Но Куртиль писал не роман; со второго тома его книга становится скучновата. Все о деньгах: сколько и кому д’Артаньян задолжал, и кто ему задолжал, и как он пытался найти богатую жену и жил на содержании; из пылкого честолюбивого мальчика повзрослевший герой превращается в альфонса. (Потом, правда, вновь интересно: когда он начинает заниматься политикой и работать на кардинала Ришелье; этот материал будет использован в «Двадцати годах спустя» и «Виконте де Бражелоне»). Видимо, когда первый том Куртиля закончился, Дюма и Маке, начитавшиеся к тому моменту и других книг, посидели и составили дальнейший план, в центре которого история с подвесками, описанная в мемуарах Франсуа де Ларошфуко и книге Антуана Редерера «Политические и любовные интриги при французском дворе»; сюжет с похищением Констанции они могли найти в мемуарах Пьера де ла Порте, лакея Людовика XIV, другие детали — в мемуарах мадам де Лафайет и «Маленьких историях» Тальмана де Рео; чтобы написать об осаде Ла-Рошели, они перенесли действие в 1620-е годы из 1840-х Куртиля.

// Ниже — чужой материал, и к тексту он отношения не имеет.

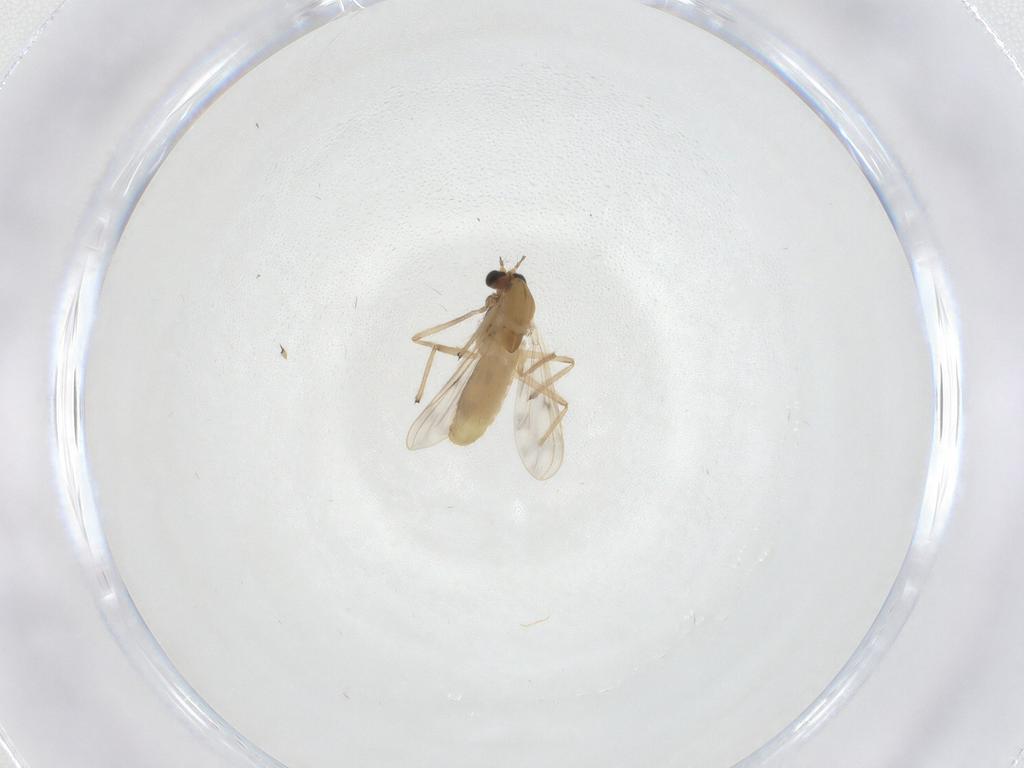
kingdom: Animalia
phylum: Arthropoda
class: Insecta
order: Diptera
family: Chironomidae
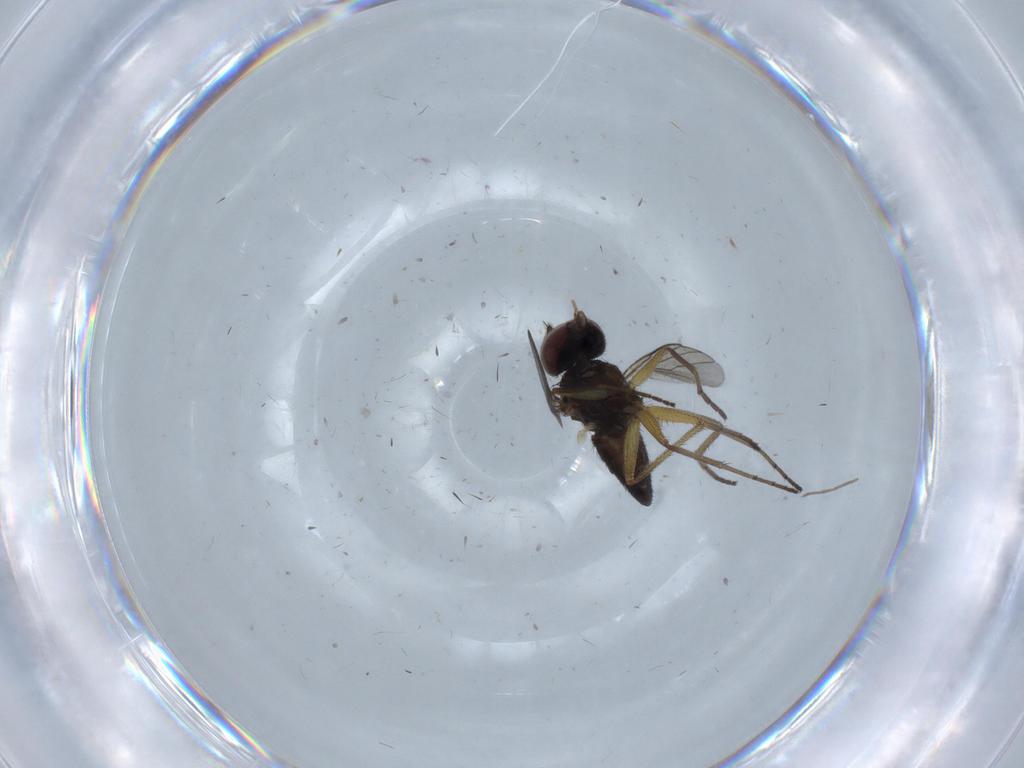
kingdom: Animalia
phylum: Arthropoda
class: Insecta
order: Diptera
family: Dolichopodidae
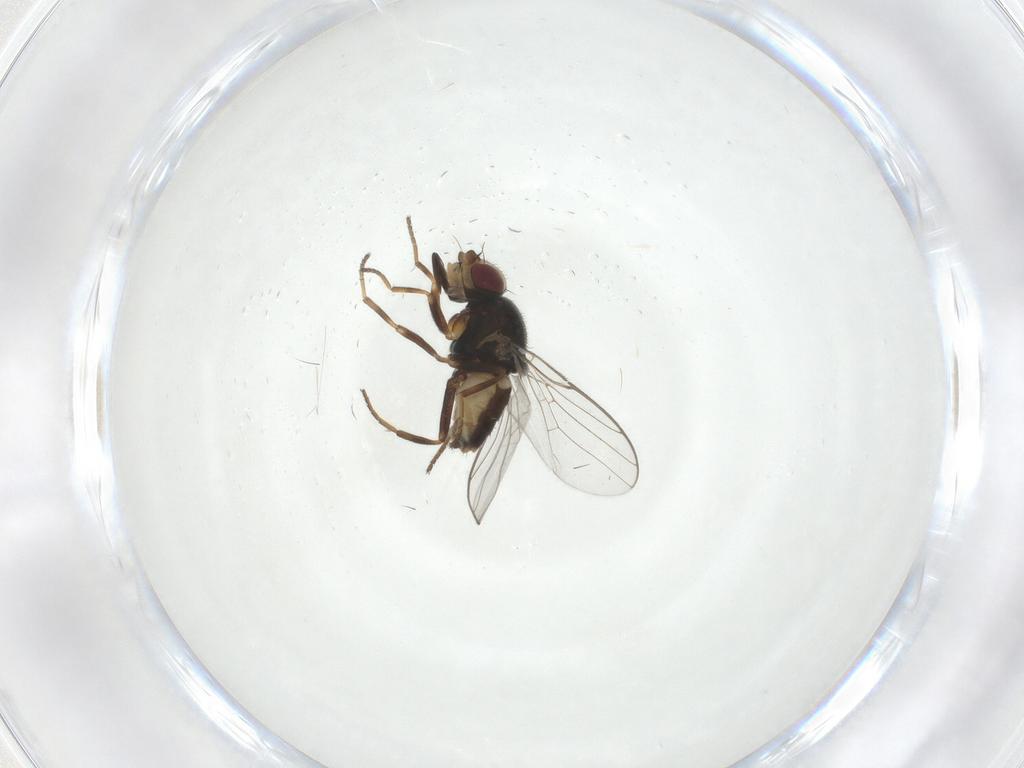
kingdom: Animalia
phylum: Arthropoda
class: Insecta
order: Diptera
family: Chloropidae
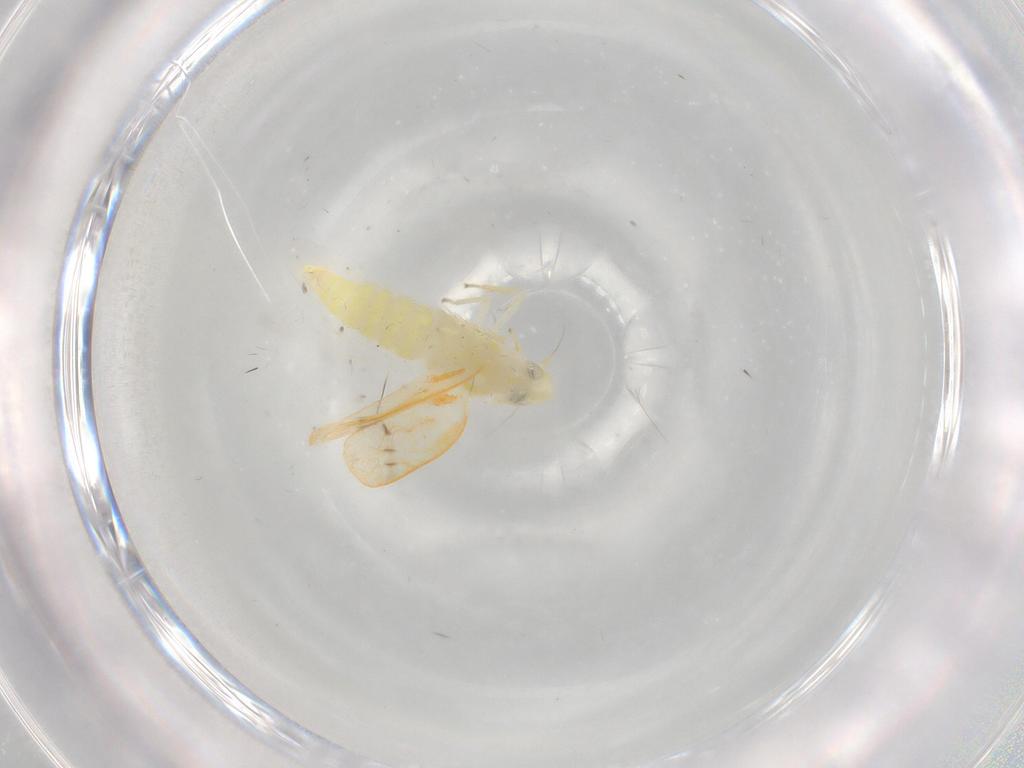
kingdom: Animalia
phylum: Arthropoda
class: Insecta
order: Hemiptera
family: Cicadellidae
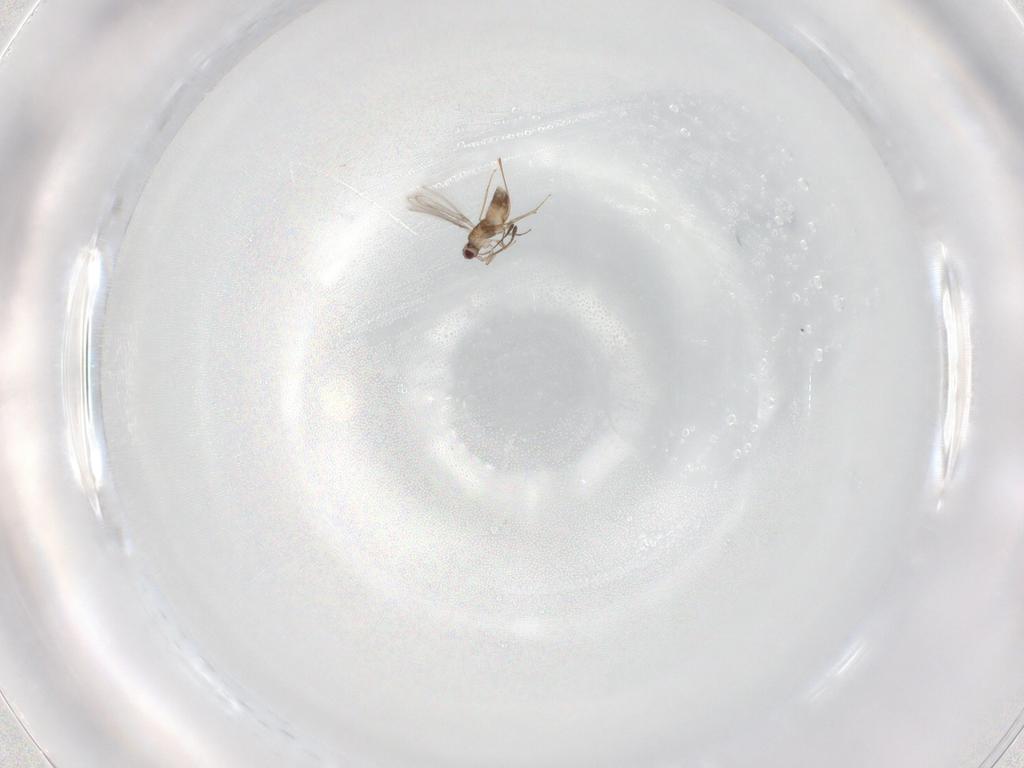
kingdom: Animalia
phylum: Arthropoda
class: Insecta
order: Hymenoptera
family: Mymaridae
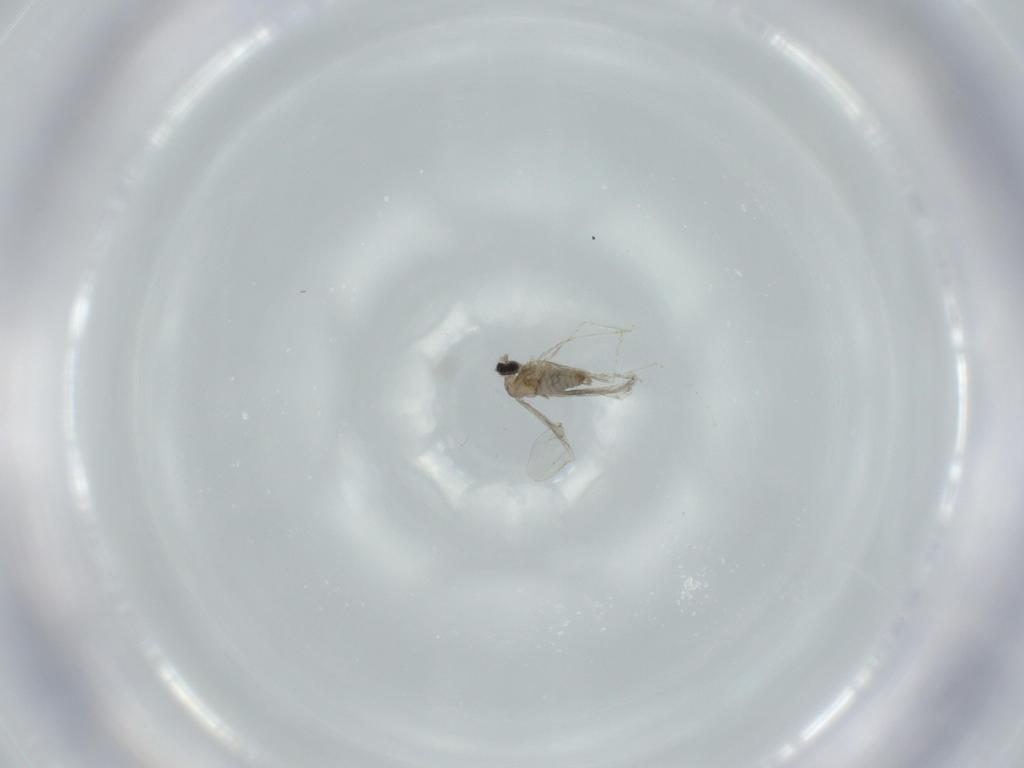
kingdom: Animalia
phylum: Arthropoda
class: Insecta
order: Diptera
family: Cecidomyiidae
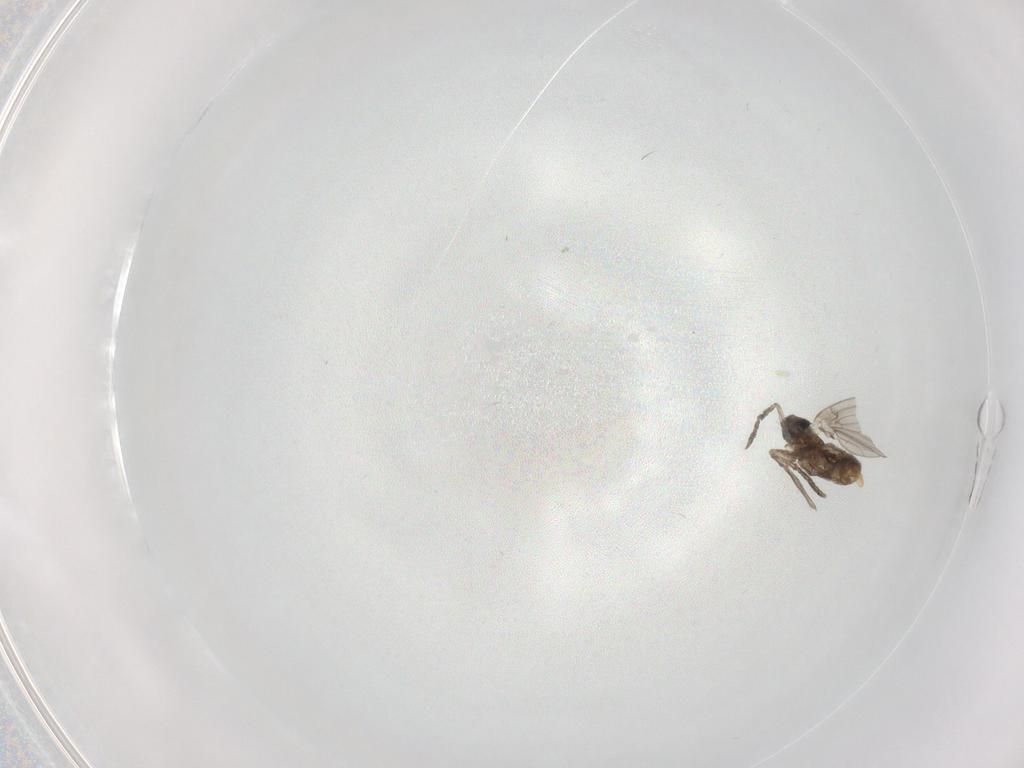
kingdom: Animalia
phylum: Arthropoda
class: Insecta
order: Diptera
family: Psychodidae
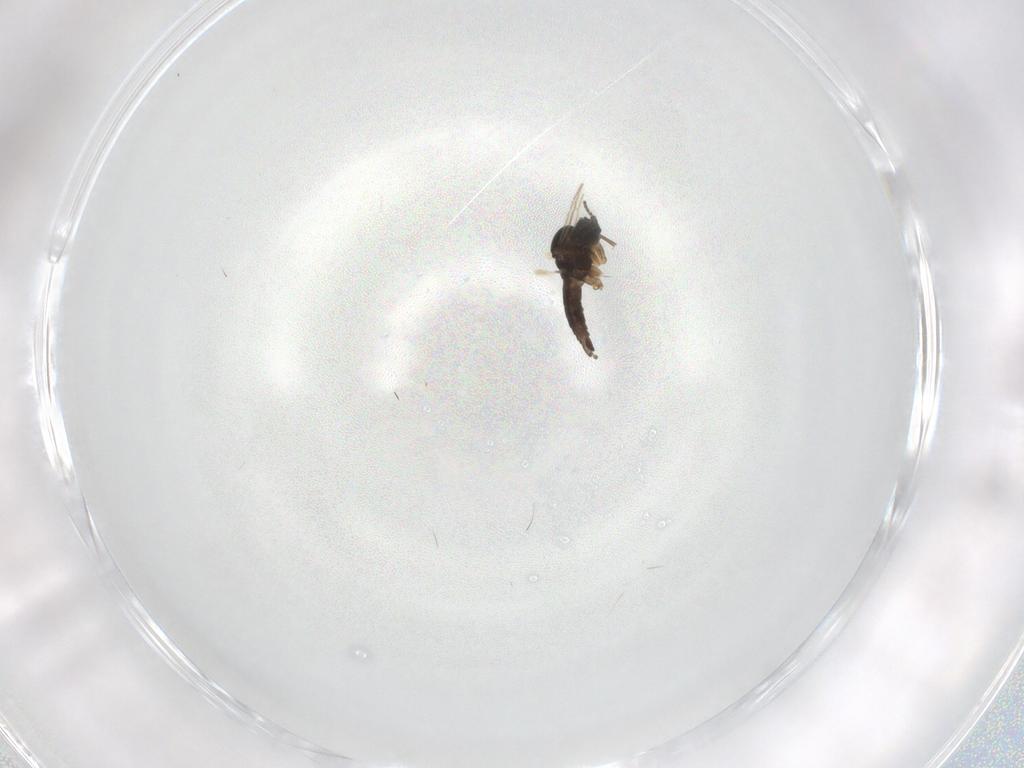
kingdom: Animalia
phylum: Arthropoda
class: Insecta
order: Diptera
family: Sciaridae
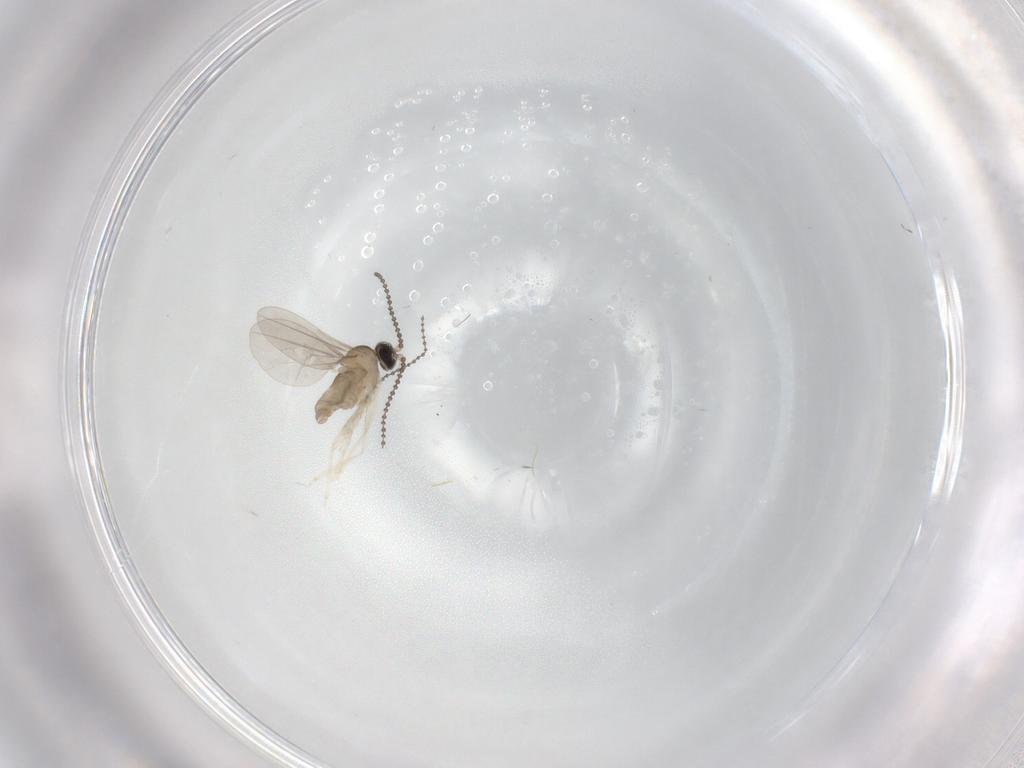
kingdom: Animalia
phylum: Arthropoda
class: Insecta
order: Diptera
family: Cecidomyiidae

Составить план не значит только утвердить последовательность сцен: сюда входит обсуждение биографий и характеров героев и отношений между ними. И тут они резко отклонились от Куртиля. Да, мальчишка, которого в начале описал Куртиль, мог стать беспринципным шпионом и бессовестным альфонсом. Но у Дюма и Маке не стал: его спасла дружба. Всех четверых спасла от превращения в мерзких типов (а у них были для этого задатки, даже у Атоса) именно она; именно тема идеальной дружбы, а не интрига, держит всю конструкцию романа.
Идею неразлучной четверки дал опять-таки Куртиль. Но о трех остальных мушкетерах у него сказано очень мало. Значительнее всего его вклад в Портоса, который при знакомстве с д’Артаньяном повел себя следующим образом: «…расхохотался, выслушав мое обращение к нему, и сказал мне, что при быстрой ходьбе обычно преодолевают большую дорогу, но, может быть, я еще не знаю, больнее всего расшибают себе ноги, как раз слишком торопясь вперед; если надо быть бравым, то для этого совсем не нужно быть задирой; обижаться же некстати — столь же позорная крайность, как и слабость, какой хотят избежать таким путем. Но раз уж я не только из его страны, но еще и его сосед, он хотел бы послужить мне наставником, а не драться со мной; однако, если мне так приспичило напороться, он предоставит мне такую возможность в самом скором времени». Набросок характера есть; у Куртиля же Маке и Дюма прочли историю с перевязью (относящуюся к другому персонажу) и решили соединить. Дальнейшее развитие характера — вопрос техники. Одни литературоведы считают, что Дюма дал ему некоторые черты своего отца, другие — что прототипом был дед Маке. Второе больше похоже на правду. Маке, как доказывает их с Дюма переписка, питал к Портосу особенное пристрастие, тщательно писал сцены с его участием, а Дюма их не правил — только восхищался.